Die Toscana ist genau das, was man sich unter bella Italia vorstellt. Malerische Landschaften, herzliche Gastfreundschaft und oh wow – das Essen!

Als Halbitalienerin habe ich schon viel vom Stiefel (und den Inseln) bereisen dürfen und obwohl ich gerne Neues entdecke und Abwechslung liebe – ein Sommerurlaub in der Toscana ist ein regelmäßiges Muss in meiner Reiseplanung. Und zwar deshalb:

Die Landschaft

Bei jeder Anreise bleibt mir noch immer der Atem weg. Die Landschaft sieht aus wie gemalt. Sanfte Hügel und zypressengesäumte Straßen lenken den Blick auf wunderschöne Anwesen und in jedes landestypische Haus aus Naturstein möchte man am liebsten sofort einziehen. Um möglichst viel zu sehen, empfiehlt es sich, mit dem Auto anzureisen. So kann man auch einfach mal in eine beliebige Richtung losfahren, auf kleinen Straßen Weinberge erkunden und sich in einem versteckten kleinen Restaurant die beste Pasta servieren lassen, die man je gegessen hat. Mein liebstes Fotomotiv sind Zypressen-Alleen, die je nach Tageszeit aussehen wie unendlich lange Treppenaufgänge.

Die Landschaft

Wer im Toscana-Urlaub nicht auf einen Kulturexkurs verzichten möchte, macht am besten einen Tagesausflug in eine größere Stadt. Ich empfehle dafür besonders Siena und Lucca. Die Stadt Siena ist bekannt für den Palio – die berühmten Pferderennen, die hier jedes Jahr im Sommer stattfinden. Ein Besuch lohnt aber auch wegen ihrer verwinkelten Altstadt, die sich in Kreisen um den Dom und die Piazza del Campo erstreckt. Der Dom aus dem 13. Jahrhundert ist das Herzstück Sienas und damit auch die Hauptanlaufstelle für Touristen. Für ein Foto ohne viel Trubel muss man schon früh aufstehen, aber es lohnt sich, denn mit seiner aufwändigen Fassade aus weißem und schwarzem Marmor ist der Dom schon ein besonders schönes Werk der gotischen Architektur in Italien.

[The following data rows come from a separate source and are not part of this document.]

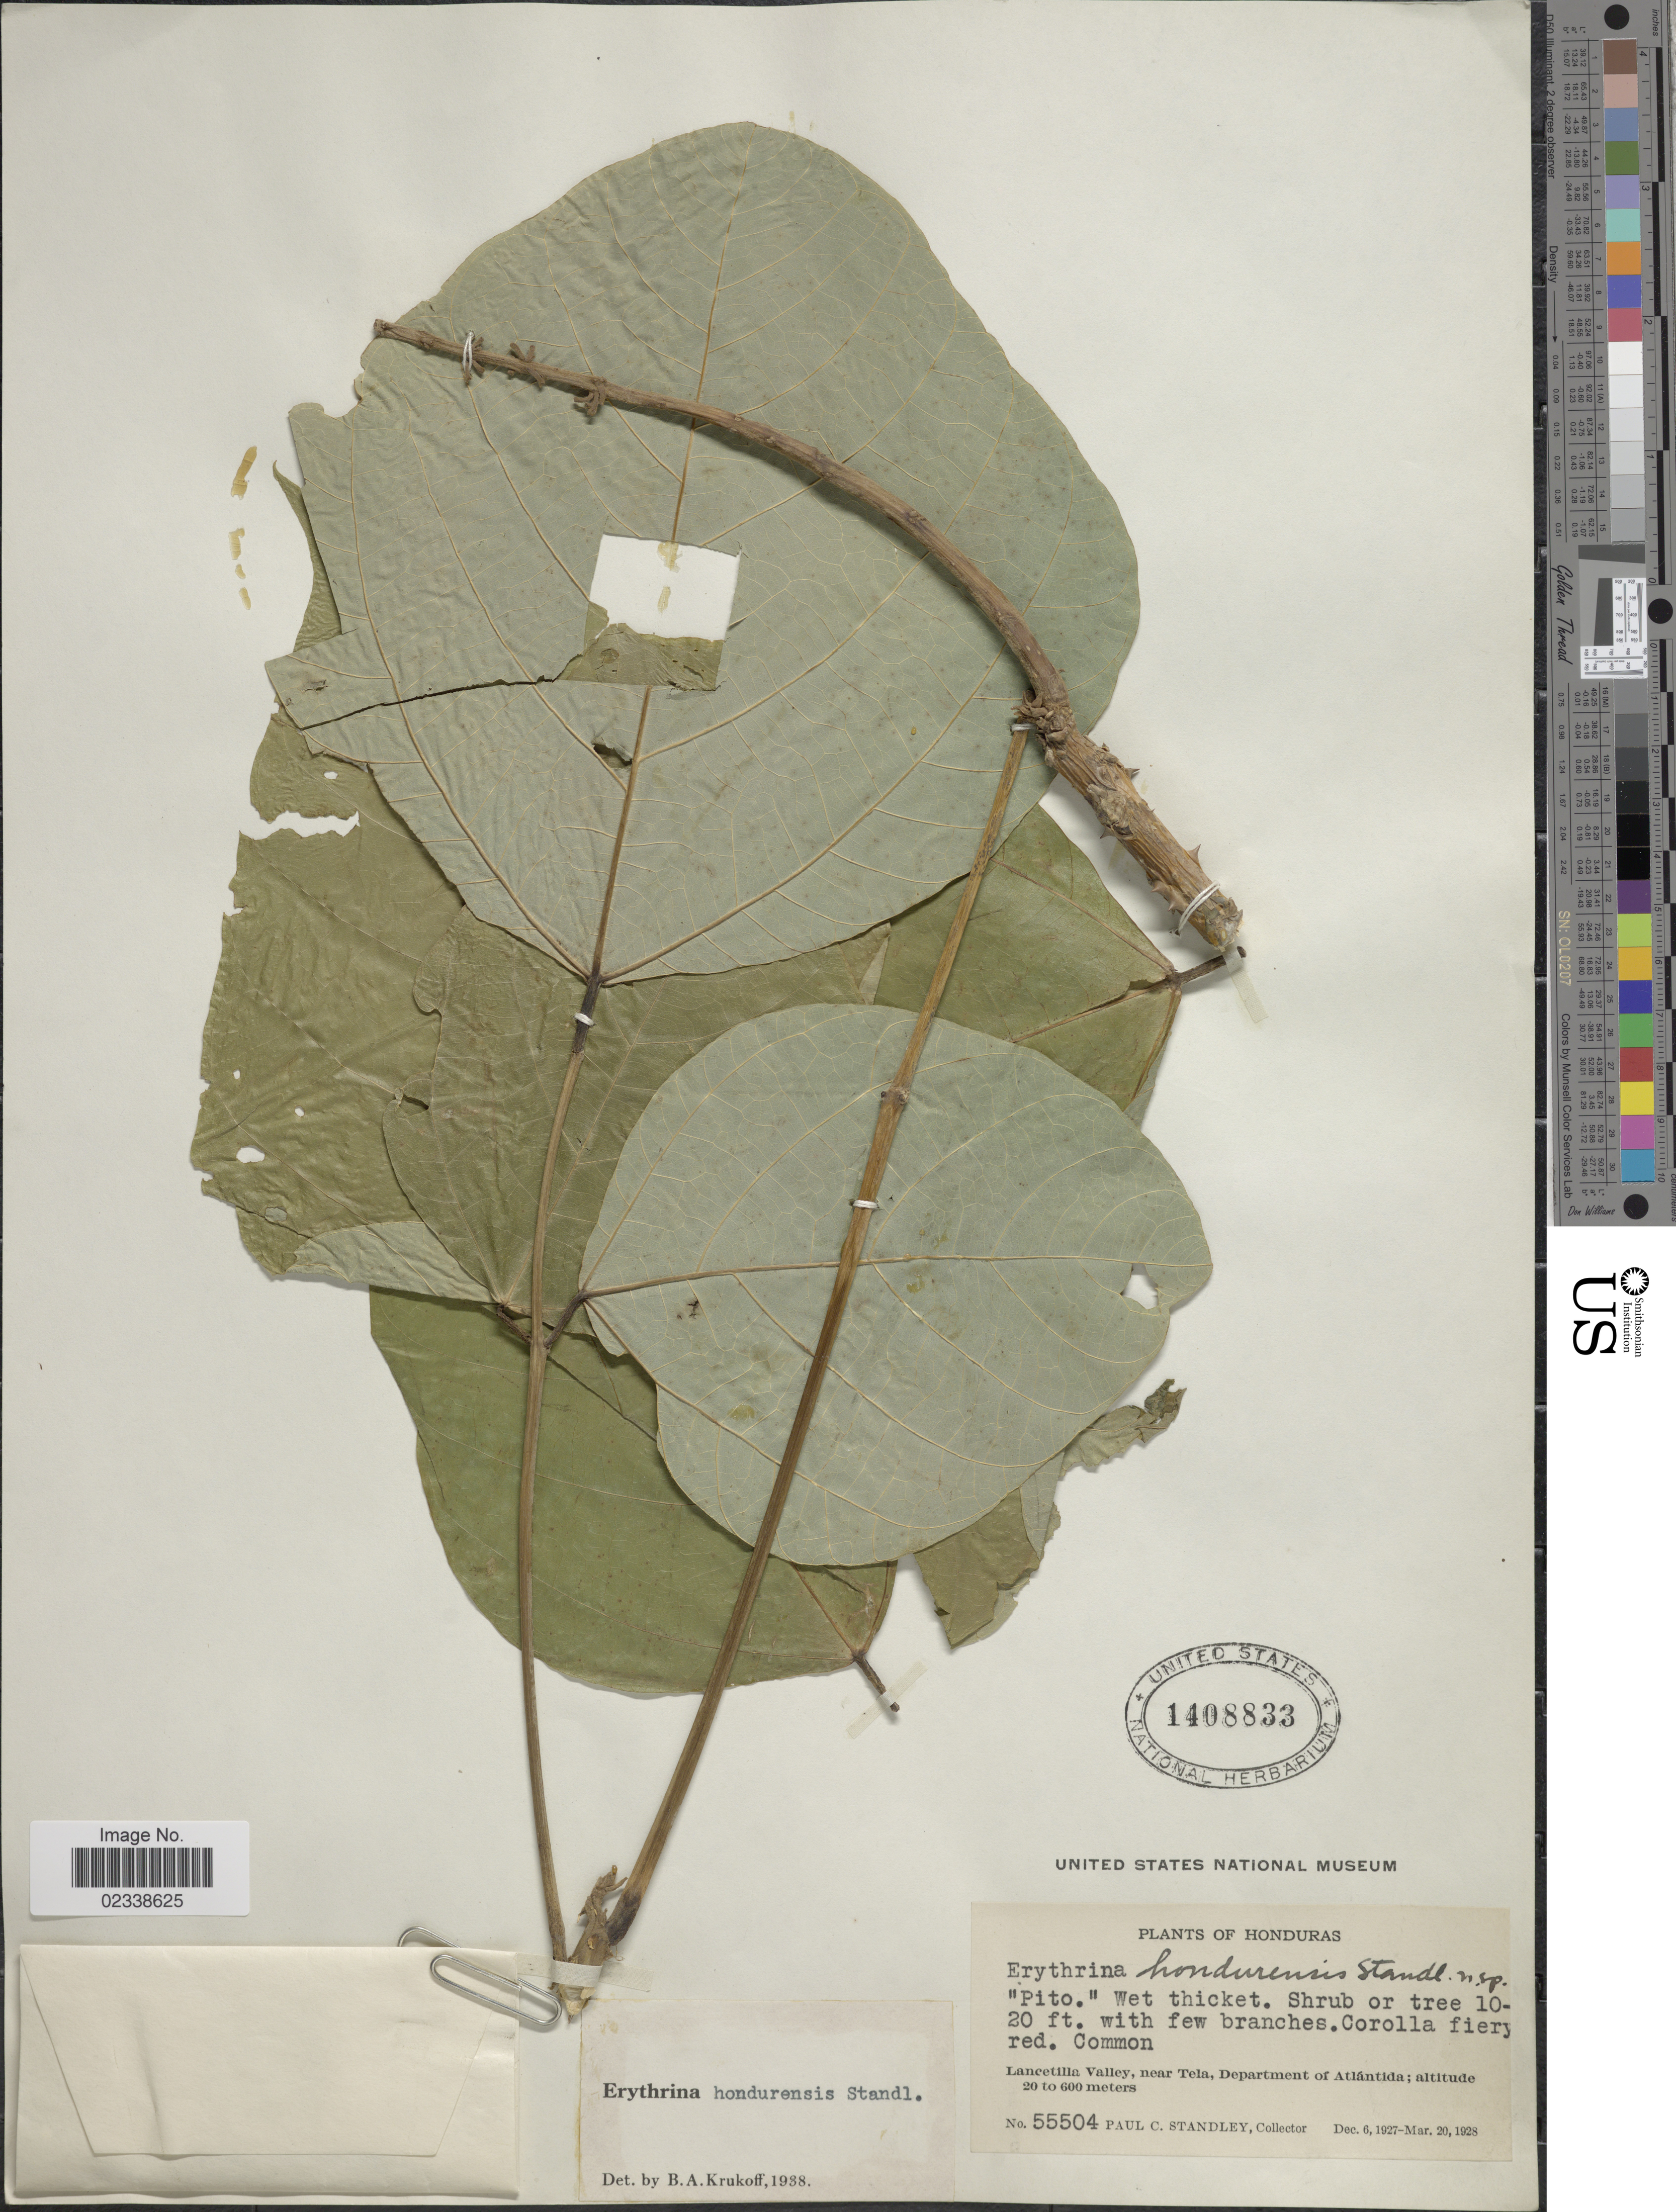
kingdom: Plantae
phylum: Tracheophyta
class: Magnoliopsida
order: Fabales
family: Fabaceae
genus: Erythrina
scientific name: Erythrina hondurensis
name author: Standl.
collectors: P. C. Standley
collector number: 55504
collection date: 1927-12-06/1928-03-20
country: Honduras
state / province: Atlántida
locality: Lancetilla Valley, near Tela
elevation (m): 20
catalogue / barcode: US 1408833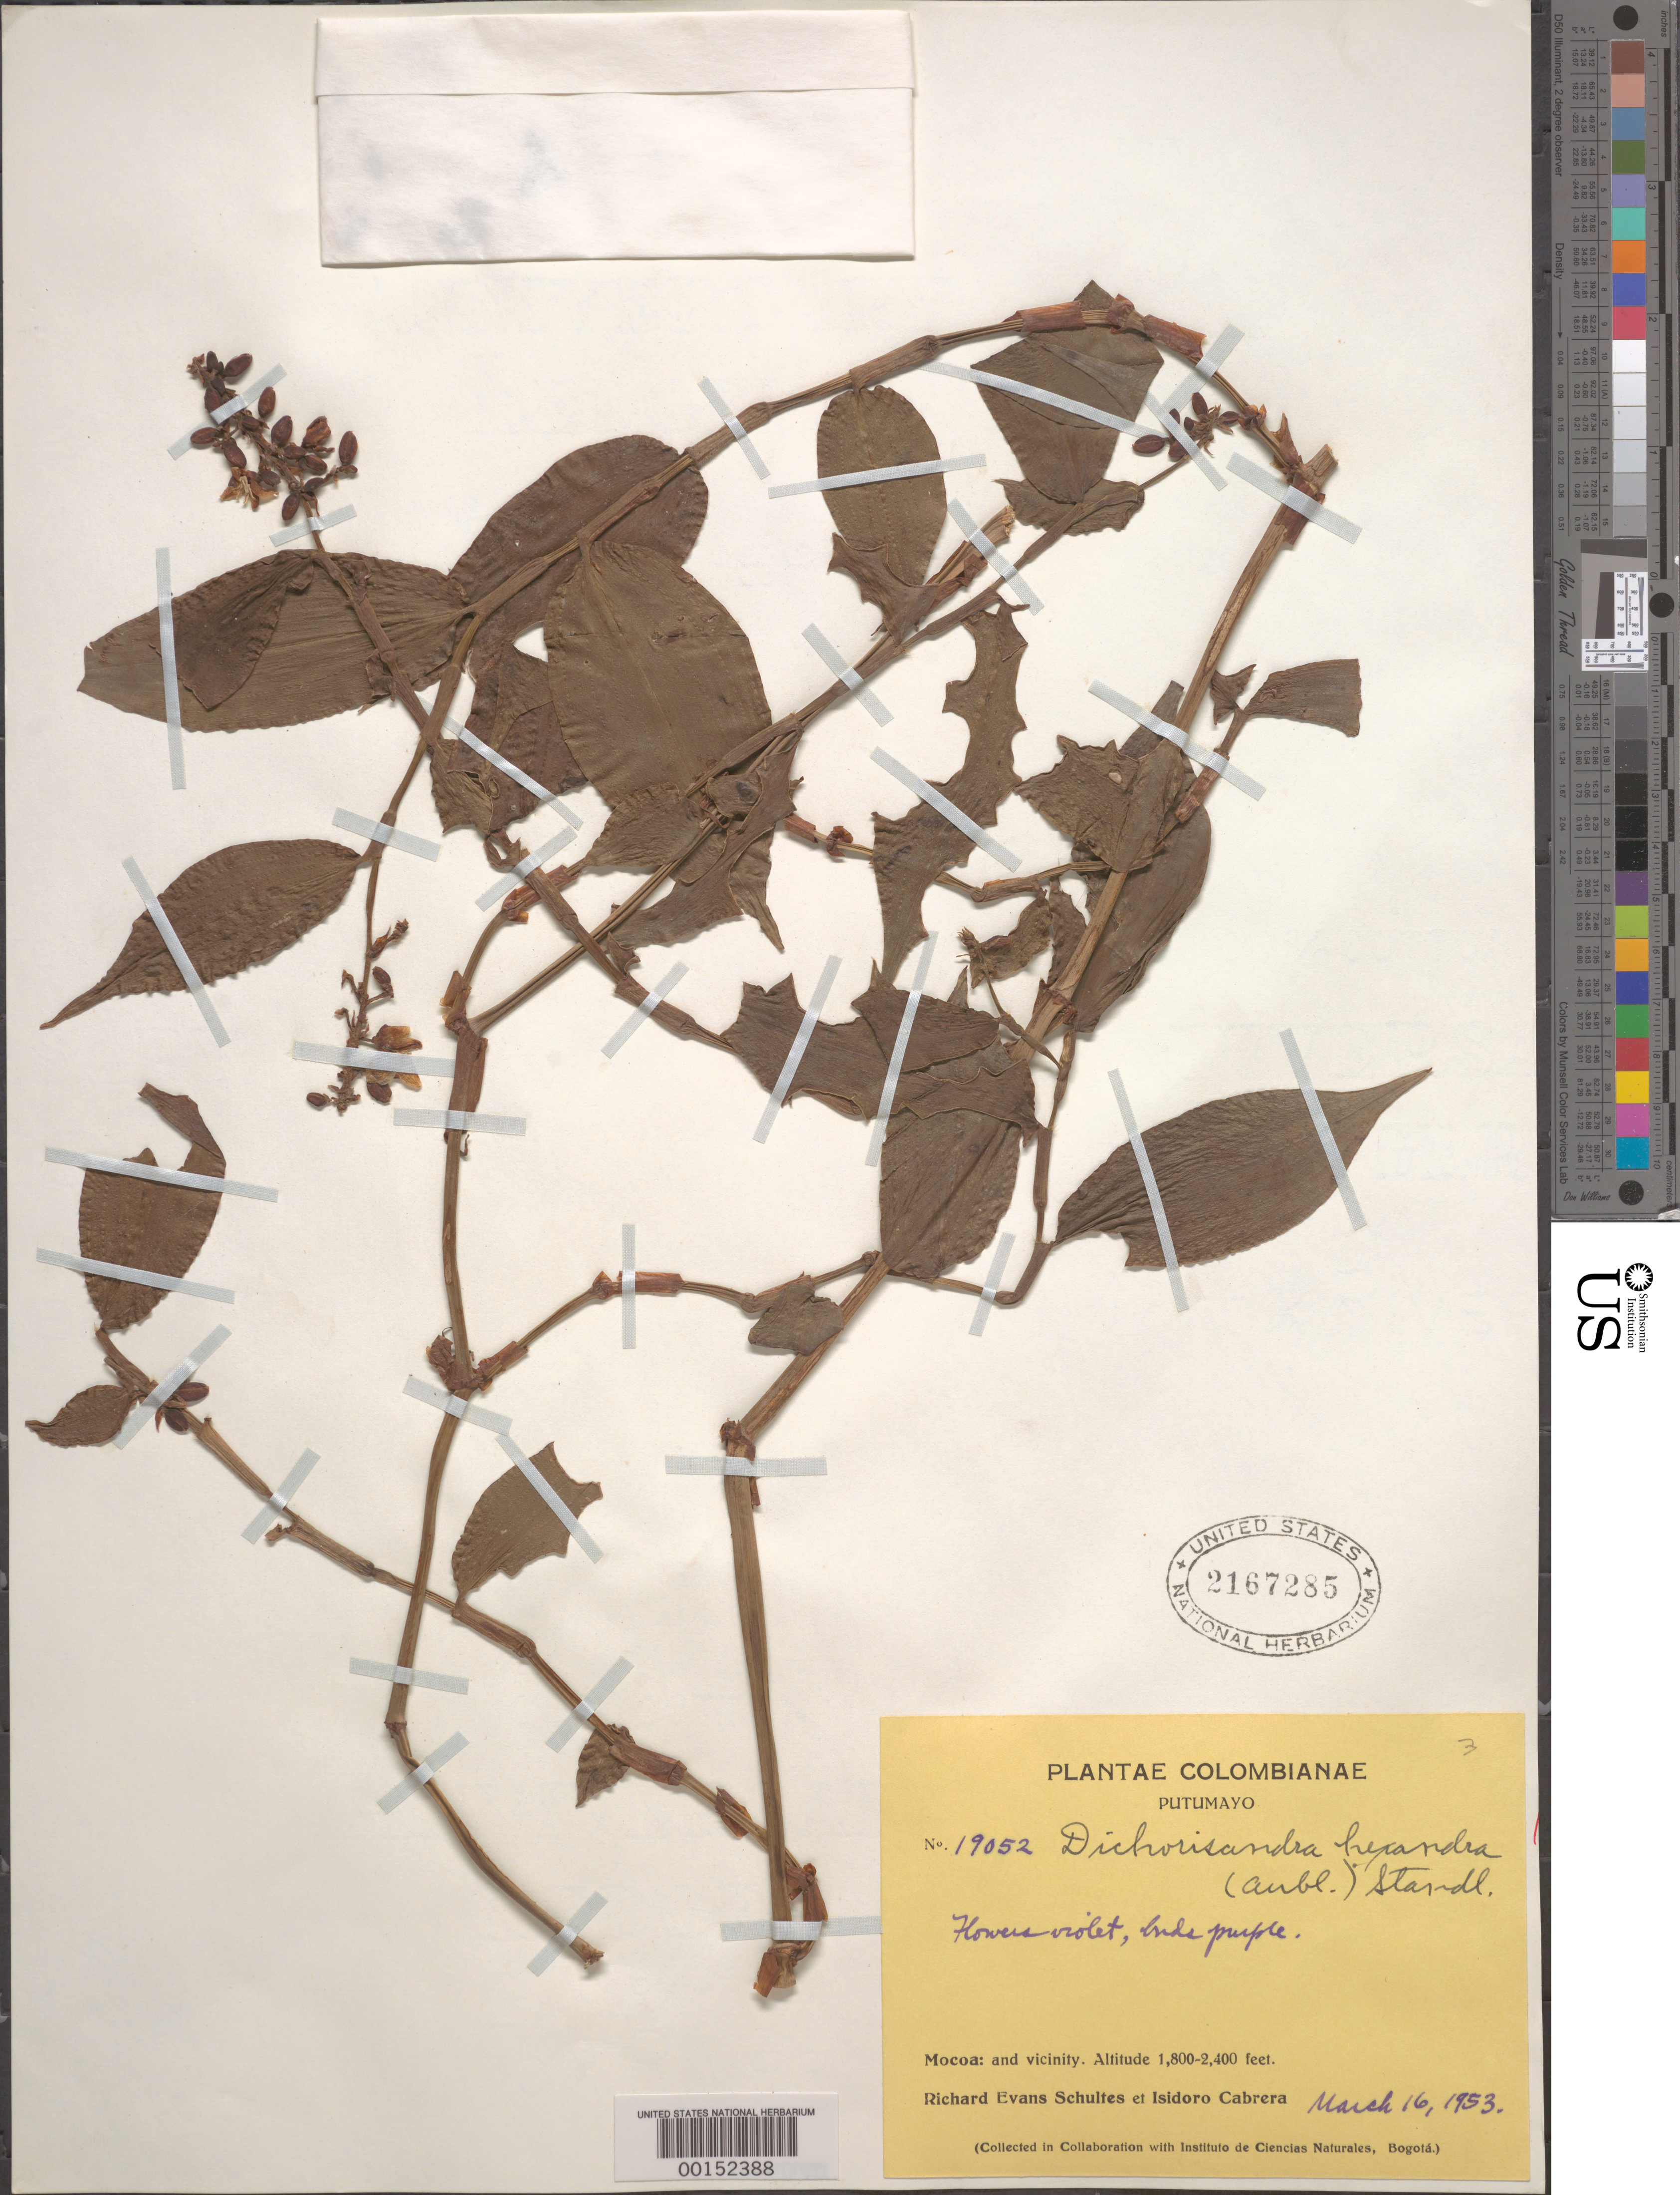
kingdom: Plantae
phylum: Tracheophyta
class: Liliopsida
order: Commelinales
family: Commelinaceae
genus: Dichorisandra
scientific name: Dichorisandra hexandra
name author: (Aubl.) Standl.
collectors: R. E. Schultes & I. Cabrera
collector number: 19052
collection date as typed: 16 Mar 1953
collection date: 1953-03-16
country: Colombia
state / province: Putumayo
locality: Mocoa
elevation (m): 549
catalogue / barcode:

Die beste Aussicht hat man vom Torre del Mangia, dem 102 m hohen Glockenturm des Rathauses der Stadt – dem Palazzo Pubblico. Der Aufstieg ist zwar anstrengend, aber man wird mit einer wunderbaren Sicht über die Altstadt und den Dom belohnt. Den Rest des Tages verbringt man am besten mit Erkundungstouren durch die schmalen Gassen und Zwischenstopps in Cafés, Eisdielen oder kleinen Trattorien.

Die für mich bisher schönste Stadt der Toscana ist Lucca. Umgeben von einem imposanten Wall macht die Altstadt schon von weitem Eindruck. Diese Stadtmauer ist rund 4 km lang und so breit, dass man die Stadt darauf mit einer Kutsche umfahren kann. Geht aber auch zu Fuß oder mit dem Fahrrad. Auch hier findet man sich in einer Altstadt voller historischer Gebäude (vor allem Kirchen) und malerischer Gassen wieder. Eine gute erste Anlaufstelle ist die Kirche San Michele in Foro, deren Fassade man sich stundenlang anschauen kann und immer neue Details entdeckt. Die umliegende Piazza San Michele bietet allerlei italienische Leckereien und man kann gut gestärkt weiterziehen – zum Beispiel zur Piazza dell’Anfitatro, einem ovalen Platz, der von vielen gelben und orangen Häusern gesäumt ist. Die ovale Form entstammt dem römischen Amphitheater, auf dessen Ruinen der Platz steht. In der Mitte laden zahlreiche Restaurants zum Verweilen ein. Mein Highlight der Stadt war der Torre Giungi. Wieder ein anstrengender Aufstieg, aber einmal oben, erwartet einen der höchste Garten der Stadt. Auf der Aussichtsplattform stehen Eichen und natürlich hat man auch hier einen fantastischen Blick über die Stadt.